◆ What needs to be done
Reproduce word for word the part of the forum thread on logging and mass inserts that starts at the words "If file log" and ends after "file is implemented.".

◆ Passage provided
┄┄┄┄┄┄┄┄┄┄
If file log is not what you want, then you can also do the following. Instead of creating your own LogService, you can hook to existing service Saving event - look at LogFileWriter.cs, that's how logging to file is implemented.
About documentation - agree, will try to improve this, mention it explicitly somewhere
(to be continued)
Mar 1, 2015 at 7:45 PM
About Mass Inserts.
I'm aware of the problem, but I see it at a bit different angle. Surprisingly, I was in the same path in the past, and tried to keep DbCommand object and reuse it - for the same reason you write - to avoid too many objects created/disposed. But after some thinking - dropped it. If you look at command execution, followed by materializing returned entities, and all the activities going around there - it's obvious there are a lot of objects created/dropped in the process, so a single DbCommand, even counting with parameters - it is almost nothing in the big pile. Also reusing the DbCommand caused some other complications - like saving last command in session for debugging purpose was not so simple - the command could be reused by other thread, etc.
As for improving performance for bulk update/insert commands, the main strategy in VITA is batched commands. See how it works in MS SQL: for generating sample data, hundred insert commands (calls to CRUD stored procedures) are put together in one SQL, enclosed in BeginTrans/Commit, and sent to server in one call. This brings 5-fold perf improvement. However, it was designed only to work with stored procedures If you don't use stored procs, the batch processing is automatically off.
The reasoning was
1) using stored proc calls allows use of caching of query plans (they are compiled with stored procs, and reused on each call), while with plain SQLs glued together it seems (ed) it would not work at all, the server will not recognize the SQL shape and reuse the cached plan.
2) The only provider I was playing with that did not have stored procedure at the time was SQL Compact edition - and SQL CE does not allow multiple SQL statements batched together (unlike SQLite).
┄┄┄┄┄┄┄┄┄┄
◆ Dataset excerpt
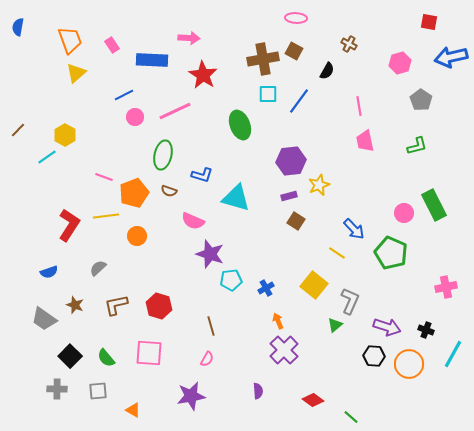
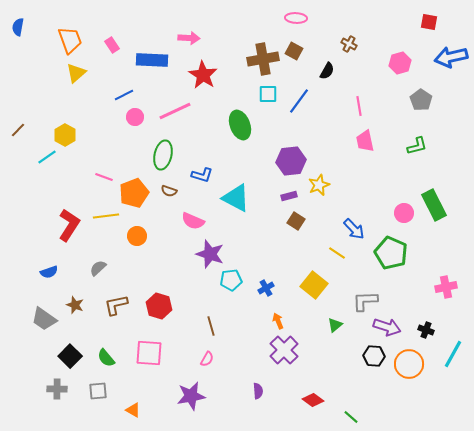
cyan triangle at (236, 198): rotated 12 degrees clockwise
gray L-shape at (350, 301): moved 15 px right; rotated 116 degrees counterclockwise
┄┄┄┄┄┄┄┄┄┄
◆ Result
If file log is not what you want, then you can also do the following. Instead of creating your own LogService, you can hook to existing service Saving event - look at LogFileWriter.cs, that's how logging to file is implemented.